**PROVIDED MATERIAL**.
----------

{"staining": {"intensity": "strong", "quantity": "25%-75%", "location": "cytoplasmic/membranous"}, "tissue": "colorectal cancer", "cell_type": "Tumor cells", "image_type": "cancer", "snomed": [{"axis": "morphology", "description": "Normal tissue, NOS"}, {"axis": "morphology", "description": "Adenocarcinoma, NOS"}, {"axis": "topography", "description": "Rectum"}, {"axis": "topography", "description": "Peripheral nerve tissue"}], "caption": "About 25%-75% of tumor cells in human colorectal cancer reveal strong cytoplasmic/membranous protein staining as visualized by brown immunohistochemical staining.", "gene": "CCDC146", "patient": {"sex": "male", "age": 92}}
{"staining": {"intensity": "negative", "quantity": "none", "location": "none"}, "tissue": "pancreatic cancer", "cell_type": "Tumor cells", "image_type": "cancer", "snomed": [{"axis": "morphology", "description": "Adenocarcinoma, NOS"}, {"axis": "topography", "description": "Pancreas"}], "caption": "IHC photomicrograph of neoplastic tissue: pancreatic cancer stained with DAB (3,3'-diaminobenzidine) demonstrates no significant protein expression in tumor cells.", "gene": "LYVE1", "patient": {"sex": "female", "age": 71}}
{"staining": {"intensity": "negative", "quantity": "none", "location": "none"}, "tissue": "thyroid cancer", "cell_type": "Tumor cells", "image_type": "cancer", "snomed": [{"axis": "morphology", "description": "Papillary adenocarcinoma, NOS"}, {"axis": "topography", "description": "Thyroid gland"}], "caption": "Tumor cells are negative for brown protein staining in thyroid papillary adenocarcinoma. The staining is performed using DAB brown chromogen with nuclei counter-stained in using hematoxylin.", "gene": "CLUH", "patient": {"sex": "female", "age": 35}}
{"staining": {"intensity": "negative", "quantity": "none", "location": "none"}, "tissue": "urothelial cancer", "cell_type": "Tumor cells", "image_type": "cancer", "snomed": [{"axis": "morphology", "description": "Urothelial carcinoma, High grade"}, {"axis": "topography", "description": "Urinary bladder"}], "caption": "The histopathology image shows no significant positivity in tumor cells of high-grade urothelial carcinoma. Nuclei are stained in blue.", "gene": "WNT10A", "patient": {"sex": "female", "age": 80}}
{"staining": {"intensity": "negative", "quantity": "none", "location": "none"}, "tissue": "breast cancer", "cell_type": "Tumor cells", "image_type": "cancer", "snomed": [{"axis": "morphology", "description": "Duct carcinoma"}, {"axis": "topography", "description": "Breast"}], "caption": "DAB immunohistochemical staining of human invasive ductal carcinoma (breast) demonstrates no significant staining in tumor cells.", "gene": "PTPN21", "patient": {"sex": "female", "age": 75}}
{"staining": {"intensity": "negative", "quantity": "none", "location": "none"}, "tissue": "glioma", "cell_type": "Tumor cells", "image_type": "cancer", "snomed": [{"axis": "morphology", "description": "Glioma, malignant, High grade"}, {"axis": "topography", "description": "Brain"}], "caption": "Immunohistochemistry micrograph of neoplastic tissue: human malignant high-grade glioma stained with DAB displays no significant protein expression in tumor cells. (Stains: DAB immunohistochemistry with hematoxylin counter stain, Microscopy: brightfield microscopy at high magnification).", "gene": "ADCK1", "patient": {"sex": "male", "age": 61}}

----------

**YOUR INSTRUCTIONS**. Every record shown above must be echoed exactly.

**WRITTEN RESPONSE**.
{"staining": {"intensity": "strong", "quantity": "25%-75%", "location": "cytoplasmic/membranous"}, "tissue": "colorectal cancer", "cell_type": "Tumor cells", "image_type": "cancer", "snomed": [{"axis": "morphology", "description": "Normal tissue, NOS"}, {"axis": "morphology", "description": "Adenocarcinoma, NOS"}, {"axis": "topography", "description": "Rectum"}, {"axis": "topography", "description": "Peripheral nerve tissue"}], "caption": "About 25%-75% of tumor cells in human colorectal cancer reveal strong cytoplasmic/membranous protein staining as visualized by brown immunohistochemical staining.", "gene": "CCDC146", "patient": {"sex": "male", "age": 92}}
{"staining": {"intensity": "negative", "quantity": "none", "location": "none"}, "tissue": "pancreatic cancer", "cell_type": "Tumor cells", "image_type": "cancer", "snomed": [{"axis": "morphology", "description": "Adenocarcinoma, NOS"}, {"axis": "topography", "description": "Pancreas"}], "caption": "IHC photomicrograph of neoplastic tissue: pancreatic cancer stained with DAB (3,3'-diaminobenzidine) demonstrates no significant protein expression in tumor cells.", "gene": "LYVE1", "patient": {"sex": "female", "age": 71}}
{"staining": {"intensity": "negative", "quantity": "none", "location": "none"}, "tissue": "thyroid cancer", "cell_type": "Tumor cells", "image_type": "cancer", "snomed": [{"axis": "morphology", "description": "Papillary adenocarcinoma, NOS"}, {"axis": "topography", "description": "Thyroid gland"}], "caption": "Tumor cells are negative for brown protein staining in thyroid papillary adenocarcinoma. The staining is performed using DAB brown chromogen with nuclei counter-stained in using hematoxylin.", "gene": "CLUH", "patient": {"sex": "female", "age": 35}}
{"staining": {"intensity": "negative", "quantity": "none", "location": "none"}, "tissue": "urothelial cancer", "cell_type": "Tumor cells", "image_type": "cancer", "snomed": [{"axis": "morphology", "description": "Urothelial carcinoma, High grade"}, {"axis": "topography", "description": "Urinary bladder"}], "caption": "The histopathology image shows no significant positivity in tumor cells of high-grade urothelial carcinoma. Nuclei are stained in blue.", "gene": "WNT10A", "patient": {"sex": "female", "age": 80}}
{"staining": {"intensity": "negative", "quantity": "none", "location": "none"}, "tissue": "breast cancer", "cell_type": "Tumor cells", "image_type": "cancer", "snomed": [{"axis": "morphology", "description": "Duct carcinoma"}, {"axis": "topography", "description": "Breast"}], "caption": "DAB immunohistochemical staining of human invasive ductal carcinoma (breast) demonstrates no significant staining in tumor cells.", "gene": "PTPN21", "patient": {"sex": "female", "age": 75}}
{"staining": {"intensity": "negative", "quantity": "none", "location": "none"}, "tissue": "glioma", "cell_type": "Tumor cells", "image_type": "cancer", "snomed": [{"axis": "morphology", "description": "Glioma, malignant, High grade"}, {"axis": "topography", "description": "Brain"}], "caption": "Immunohistochemistry micrograph of neoplastic tissue: human malignant high-grade glioma stained with DAB displays no significant protein expression in tumor cells. (Stains: DAB immunohistochemistry with hematoxylin counter stain, Microscopy: brightfield microscopy at high magnification).", "gene": "ADCK1", "patient": {"sex": "male", "age": 61}}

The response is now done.